▶ [EXTRACTED TEXT]:
..............................

My First Hackathon

This past weekend, I participated in my first hackathon: “Hack Housing” hosted by Zillow, a hackathon focused on using public housing data provided by the U.S. Department of Housing and Urban Development (HUD) and other government agencies to help low-income renters and senior citizens find housing.

The event was a lot of fun: Zillow took us up to the 30th floor of a high-rise building in downtown Seattle where we could stare out at the rain-pocked water and the giant, illuminated Ferris wheel below. We ate free pizza and drank free beer.

Participants came up with some really wonderful projects, from ZillowWheeler, an application that provides specific information about the accessibility of various properties to those in wheelchairs, to HopCity, an application that determines the best neighborhood for you to move based on the location from which you’re currently moving.

With all of these fantastic results, I was a little disappointed with our finished product.

No matter the end result, though, I learned a lot of valuable lessons I’ll keep in mind for my next hackathon:

Make One Thing

At its core, our application is based around one pretty simple idea:

Guide property owners through the process of providing Section 8 housing using data specific to their location

In other words, a property owner could plug in the address of the property they are trying to sell and get the fair market rent values for the area, the contact information of their public housing authority, and so on. This helps increase the supply of Section 8 housing by easing the process of providing housing, thereby providing more options for those with Section 8 vouchers.

I still really love this idea: it’s not very sexy, I know, but it’s practical and useful.

..............................

▶ [WORK REQUEST]: Reproduce the stretch of the hackathon account from "In other words, a" through "Section 8 vouchers.", substituting "certificates" for "vouchers" wherever it occurs.

▶ [SUPPLIED MATERIAL]:
..............................

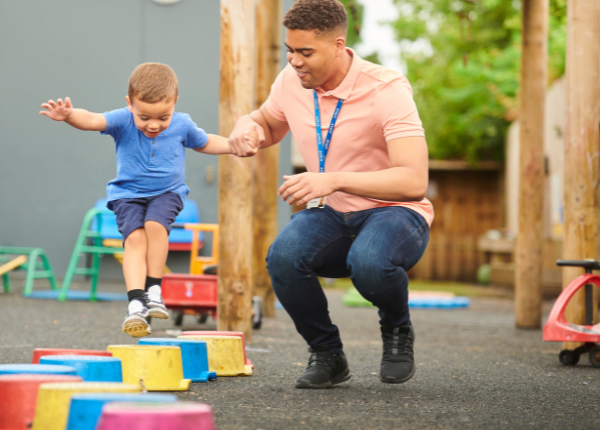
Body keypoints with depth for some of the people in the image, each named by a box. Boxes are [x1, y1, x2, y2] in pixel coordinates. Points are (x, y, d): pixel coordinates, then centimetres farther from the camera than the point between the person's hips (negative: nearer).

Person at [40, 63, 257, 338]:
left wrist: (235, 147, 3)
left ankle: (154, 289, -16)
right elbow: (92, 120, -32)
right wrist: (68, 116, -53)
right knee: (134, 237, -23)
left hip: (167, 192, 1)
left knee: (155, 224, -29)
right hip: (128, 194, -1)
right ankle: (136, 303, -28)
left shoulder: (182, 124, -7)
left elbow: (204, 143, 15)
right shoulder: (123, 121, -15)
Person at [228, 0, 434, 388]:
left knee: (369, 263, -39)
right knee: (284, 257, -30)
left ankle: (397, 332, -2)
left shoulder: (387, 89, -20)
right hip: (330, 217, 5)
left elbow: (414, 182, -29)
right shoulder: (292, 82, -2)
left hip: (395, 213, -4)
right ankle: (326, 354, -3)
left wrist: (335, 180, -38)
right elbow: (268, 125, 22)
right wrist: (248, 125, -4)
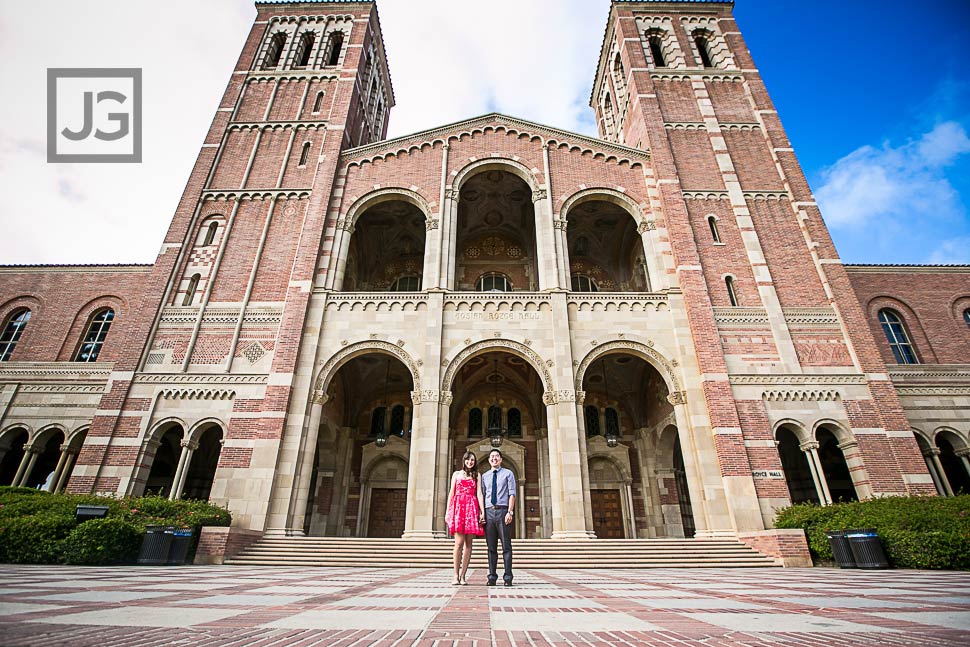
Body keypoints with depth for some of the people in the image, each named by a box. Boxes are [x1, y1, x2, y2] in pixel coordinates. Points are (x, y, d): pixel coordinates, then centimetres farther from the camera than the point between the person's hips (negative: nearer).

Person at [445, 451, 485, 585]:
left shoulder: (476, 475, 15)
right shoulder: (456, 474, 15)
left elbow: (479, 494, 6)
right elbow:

..............................

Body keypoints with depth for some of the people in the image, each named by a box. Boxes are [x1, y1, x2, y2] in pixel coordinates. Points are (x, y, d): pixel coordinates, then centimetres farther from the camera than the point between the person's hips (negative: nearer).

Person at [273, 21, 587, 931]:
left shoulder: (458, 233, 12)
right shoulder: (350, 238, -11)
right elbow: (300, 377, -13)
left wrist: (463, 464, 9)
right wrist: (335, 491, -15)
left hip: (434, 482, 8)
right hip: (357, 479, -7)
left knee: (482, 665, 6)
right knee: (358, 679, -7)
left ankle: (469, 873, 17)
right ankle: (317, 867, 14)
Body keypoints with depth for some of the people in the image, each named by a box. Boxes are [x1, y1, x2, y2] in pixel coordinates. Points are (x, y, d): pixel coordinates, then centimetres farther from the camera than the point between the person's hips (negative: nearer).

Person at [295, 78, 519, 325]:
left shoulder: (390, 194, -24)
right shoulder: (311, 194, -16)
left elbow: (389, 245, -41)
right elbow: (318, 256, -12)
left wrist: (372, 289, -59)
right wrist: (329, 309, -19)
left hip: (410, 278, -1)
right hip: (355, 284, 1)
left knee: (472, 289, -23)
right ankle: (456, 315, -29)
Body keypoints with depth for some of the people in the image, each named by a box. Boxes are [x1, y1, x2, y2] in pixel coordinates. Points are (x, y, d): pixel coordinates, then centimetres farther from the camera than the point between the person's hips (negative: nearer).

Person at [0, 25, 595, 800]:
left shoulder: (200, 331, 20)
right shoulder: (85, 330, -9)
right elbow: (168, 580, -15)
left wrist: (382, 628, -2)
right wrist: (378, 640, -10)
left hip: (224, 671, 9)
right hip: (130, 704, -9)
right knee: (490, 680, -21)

..............................

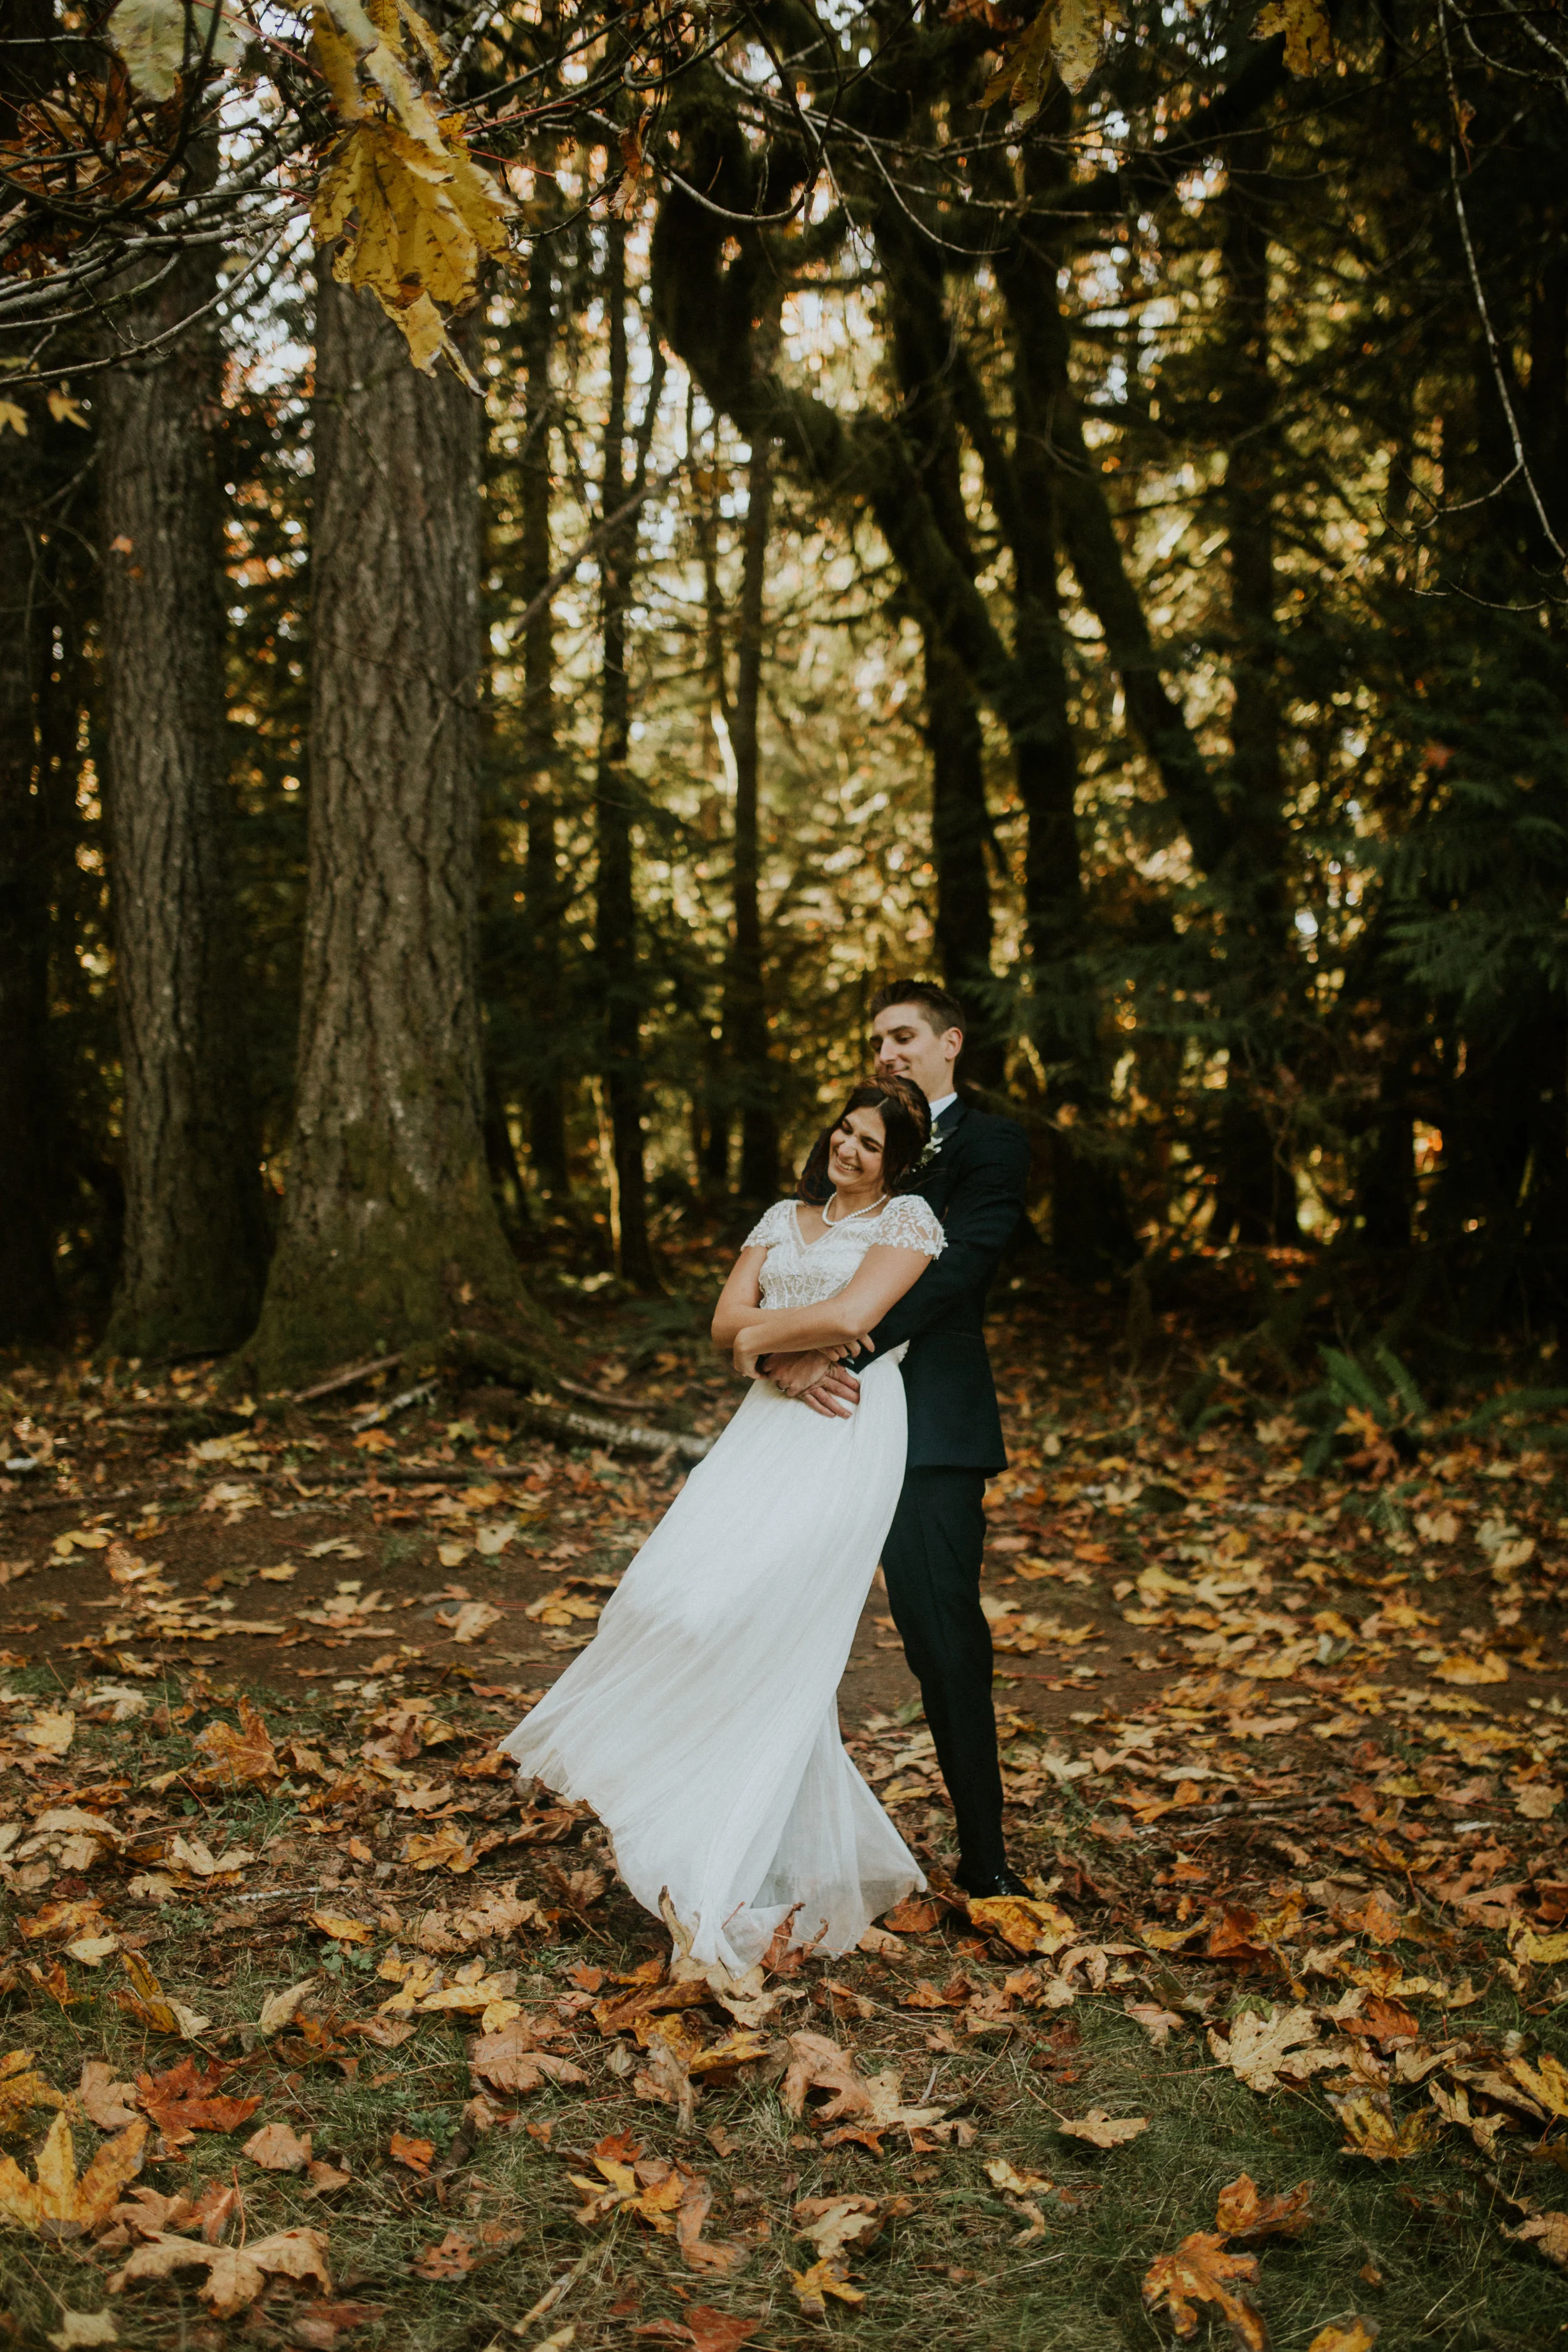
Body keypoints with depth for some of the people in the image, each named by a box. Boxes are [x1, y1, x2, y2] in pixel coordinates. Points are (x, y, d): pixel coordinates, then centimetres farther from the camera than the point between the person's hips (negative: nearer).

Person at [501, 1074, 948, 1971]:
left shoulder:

..............................

▶ [SOLVED PROBLEM]:
In other words, a property owner could plug in the address of the property they are trying to sell and get the fair market rent values for the area, the contact information of their public housing authority, and so on. This helps increase the supply of Section 8 housing by easing the process of providing housing, thereby providing more options for those with Section 8 certificates.